天臨碼頭帆檣林立,舳艫相接。
秦家的船隊泊在最大的泊位上。
五艘高大的貨船首尾相連。
吃水頗深,顯然滿載著貨物。
居中一艘尤為寬敞的客貨兩用船。
便是顧銘一家此行所乘。
秦沛親自來送,身後跟著管家和幾名得力夥計。
“長生,明月。”
秦沛看著麵前一對璧人,又看看溫婉的蘇婉晴和靈動的阿音。
“一路順風,到了金寧安頓好記得捎個信回來。”
“嶽父大人放心。”
顧銘恭敬應道。
“一切有勞嶽父打點。”
秦明月看著父親。
眼中難得地流露出一絲眷戀。
“父親保重身體。”
“行了,上船吧。”
秦沛揮揮手,示意管家將最後幾樣精細物件送上船。
“船上管事姓周,是自己人,有什麼需要,儘管吩咐他。

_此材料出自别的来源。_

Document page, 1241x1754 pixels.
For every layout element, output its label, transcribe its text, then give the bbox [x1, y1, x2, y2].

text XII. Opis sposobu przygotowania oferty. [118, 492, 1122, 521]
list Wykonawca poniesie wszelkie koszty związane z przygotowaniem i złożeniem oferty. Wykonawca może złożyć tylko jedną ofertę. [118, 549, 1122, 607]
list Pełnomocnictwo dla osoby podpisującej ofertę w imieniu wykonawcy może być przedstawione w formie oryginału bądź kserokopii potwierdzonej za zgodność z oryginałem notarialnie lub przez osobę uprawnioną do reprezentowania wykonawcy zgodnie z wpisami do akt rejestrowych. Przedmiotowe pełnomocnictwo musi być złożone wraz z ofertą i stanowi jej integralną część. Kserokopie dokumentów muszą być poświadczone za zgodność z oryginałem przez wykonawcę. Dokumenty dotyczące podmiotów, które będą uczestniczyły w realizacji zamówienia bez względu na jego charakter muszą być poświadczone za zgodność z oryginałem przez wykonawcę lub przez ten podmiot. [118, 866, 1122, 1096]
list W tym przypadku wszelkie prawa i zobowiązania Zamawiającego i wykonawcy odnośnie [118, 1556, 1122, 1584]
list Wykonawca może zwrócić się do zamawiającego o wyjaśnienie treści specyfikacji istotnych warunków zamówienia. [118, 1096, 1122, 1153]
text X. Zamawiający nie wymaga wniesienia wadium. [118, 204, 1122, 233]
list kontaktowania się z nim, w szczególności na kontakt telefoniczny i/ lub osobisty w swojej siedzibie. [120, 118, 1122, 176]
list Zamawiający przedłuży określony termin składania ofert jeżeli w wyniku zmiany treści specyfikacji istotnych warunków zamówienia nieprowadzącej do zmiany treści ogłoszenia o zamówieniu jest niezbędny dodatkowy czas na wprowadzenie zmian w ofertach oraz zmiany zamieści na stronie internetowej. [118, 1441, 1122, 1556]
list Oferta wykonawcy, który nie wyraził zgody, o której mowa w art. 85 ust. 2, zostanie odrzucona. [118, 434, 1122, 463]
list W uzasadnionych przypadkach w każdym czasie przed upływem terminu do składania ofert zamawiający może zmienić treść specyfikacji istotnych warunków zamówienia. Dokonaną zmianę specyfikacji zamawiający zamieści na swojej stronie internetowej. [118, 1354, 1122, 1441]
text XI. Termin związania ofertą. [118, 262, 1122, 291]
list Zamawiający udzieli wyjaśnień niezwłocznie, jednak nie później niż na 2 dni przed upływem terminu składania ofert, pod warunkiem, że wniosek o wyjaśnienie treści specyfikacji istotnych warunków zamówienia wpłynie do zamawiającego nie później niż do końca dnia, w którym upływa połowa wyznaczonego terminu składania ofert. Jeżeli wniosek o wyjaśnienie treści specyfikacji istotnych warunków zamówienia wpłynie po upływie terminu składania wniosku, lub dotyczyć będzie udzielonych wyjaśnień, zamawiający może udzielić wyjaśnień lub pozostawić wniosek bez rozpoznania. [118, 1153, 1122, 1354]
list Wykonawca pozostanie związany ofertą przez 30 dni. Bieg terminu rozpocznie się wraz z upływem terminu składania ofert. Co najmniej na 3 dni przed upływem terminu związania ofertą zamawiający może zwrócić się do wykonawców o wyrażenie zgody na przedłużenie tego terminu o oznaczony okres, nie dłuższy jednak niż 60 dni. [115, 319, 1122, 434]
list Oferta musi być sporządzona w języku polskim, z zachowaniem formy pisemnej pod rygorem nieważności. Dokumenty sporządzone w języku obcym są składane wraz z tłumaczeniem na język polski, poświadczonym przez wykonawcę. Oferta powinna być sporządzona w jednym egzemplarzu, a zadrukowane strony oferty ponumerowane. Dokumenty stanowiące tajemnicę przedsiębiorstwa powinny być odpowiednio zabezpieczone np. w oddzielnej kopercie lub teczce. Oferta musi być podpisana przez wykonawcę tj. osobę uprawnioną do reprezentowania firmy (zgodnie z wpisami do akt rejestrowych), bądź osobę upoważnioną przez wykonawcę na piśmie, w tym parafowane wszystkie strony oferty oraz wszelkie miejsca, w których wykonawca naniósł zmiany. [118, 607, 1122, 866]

”
顧銘一行人登上了居中的那艘船。
船工解開纜繩。
粗壯的號子聲響起。
沉重的船錨被絞盤緩緩拉起。
嘩啦帶起大片水花。
巨大的船帆在桅杆上緩緩升起吃滿了風。
發出鼓脹的聲響。
船身微微一震離開了堅實的碼頭。
向著寬闊的江心駛去。
顧銘與三位妻子並肩立在船頭。
回望漸漸遠去的天臨府城廓。
城牆、樓閣、熟悉的街市輪廓……在視野裡一點點模糊、縮小。
風拂過麵頰。
帶著江水特有的濕潤氣息。
此行。
是告彆。
亦是新的開始。
船隊沿著青江順流而下。
先是朝南,隨後一路向東直奔金寧。
除了中途有段河道會短暫途徑江西道,水道有些枯竭,需要纖夫拉船外,其他都是順風順水。
第二天正午,船隊就進入了江西道。
青江蜿蜒曲折,短暫的在江西道境內有幾十裡的彎折。
江西道的大旱也波及到了這段河道。
很快,周圍的水位就肉眼可見的降了下去。
船隊下錨停下,管事老周坐了艘小船去河邊找纖夫。
很快,就帶著幾十名瘦骨嶙峋衣不蔽體的纖夫靠近了河道。
將十幾根手臂粗的纖繩套在了船上,開始拉船。
旁邊還有幾個紅光滿麵拿著鞭子的監工。
纖夫們喊著號子,肩膀被纖繩磨得通紅。
顧銘在船舷上看著這一幕,默默歎了口氣。
剛剛老周已經和他說過了。
今年江西道大旱,這些纖夫大多都是逃難過來的。
這裡附近靠近江南道,還不算真正的災區,勉強能找到活計。
但也隻能是保證人活著罷了。
這四十個纖夫拉二十四裡路,隻需要給八兩銀子。
甚至趕不上顧銘前天在鬆竹樓請客的一頓飯錢。
這是顧銘也真正理解了他抄的那句“興,百姓苦,亡,百姓苦”了。
此時,一名白發蒼蒼的纖夫腳下打滑,跌在了泥灘上。
旁邊的監工立刻咬牙切齒地衝上去,一鞭子就抽在他背上:
“醃臢東西,慣會躲懶!”
阿音被嚇得捂著眼睛躲到了蘇婉晴後麵去。
秦明月皺起眉頭,蘇婉晴也一臉不忍。
顧銘實在是看不下去了,指著那名監工喝道:
“住手!”
老周看了看顧銘幾人的神色,立刻劈頭蓋臉地罵道:
“狗東西彆打了!我家姑爺心善,見不得這些,再做這些事來膈應貴人,我立刻找其他人。”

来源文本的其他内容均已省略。